Giovedì 28 giugno 2018
Più di 770.000 bambini sotto i cinque anni soffrono di malnutrizione grave nel centro della Repubblica Democratica del Congo. Lo denunciano i Vescovi del Kasai, che riprendono le statistiche pubblicate di recente dall’UNICEF. I Vescovi sottolineano che l’insicurezza e le violenze legate al movimento di guerriglia che si richiama a Kamuina Nsapu hanno provocato una gravissima crisi umanitaria nell’area. [Testo: Agenzia Fides e foto: InfoANS].

La diocesi interessate sono l’arcidiocesi di Kananga e le diocesi di Luiza, Luebo e una parte di quella di Mweka. Durante le loro visite pastorali, i Vescovi locali hanno constatato personalmente il dramma umanitario e lo stato di grave malnutrizione delle popolazioni. “Il fenomeno (della malnutrizione) è ben visibile nei territori di Dibaya, Dimbelenge, nella stessa città di Kananga oltre che nel Territorio dei Kazumba, a cavallo delle diocesi di Luiza e Luebo.
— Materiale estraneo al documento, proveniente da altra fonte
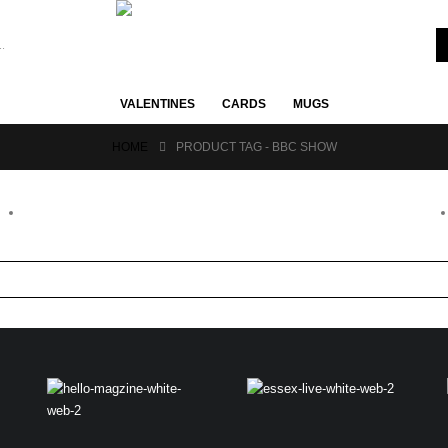
VALENTINES
CARDS
MUGS
HOME
PRODUCT TAG -
BBC SHOW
A Kananga diverse parrocchie accolgono i bambini malnutriti” ha affermato Sua Ecc. Mons. Marcel Madila, Arcivescovo di Kananga. Mons. Madila ha lanciato un appello per “un intervento urgente e massiccio, perché sta iniziando un periodo difficile, la stagione secca. Se i bambini non sono assistiti ora, si rischia di avere migliaia di morti”.

Il Focal Point del Kasai di Caritas Congo sta lavorando a stretto contatto con le 8 Caritas diocesane della Provincia ecclesiastica di Kananga per preparare un piano di risposta per questa crisi, i cui effetti saranno probabilmente peggiori dell'epidemia di Ebola. "La malnutrizione è destinata ad aggravarsi con l'avvio della stagione secca, periodo durante il quale di solito c'è una carenza di cibo nelle famiglie", ha affermato Emmanuel Mbuna, coordinatore nazionale del dipartimento di emergenza di Caritas Congo.

Kamuina Nsapu è un capo tradizionale del territorio di Dibaya, a 75 km a sud-est di Kananga, capoluogo del Kasai Centrale, ucciso il 12 agosto 2016, nel corso di un’operazione militare intrapresa dalle forze di sicurezza. I suoi seguaci si sono organizzati in milizie ed hanno iniziato ad attaccare non solo i militari ma anche la popolazione civile. La rivolta si è rapidamente diffusa anche in diverse altre province limitrofe, come il Kasai Orientale, il Kasai e il Lomami, provocando la fuga degli abitanti di diversi villaggi.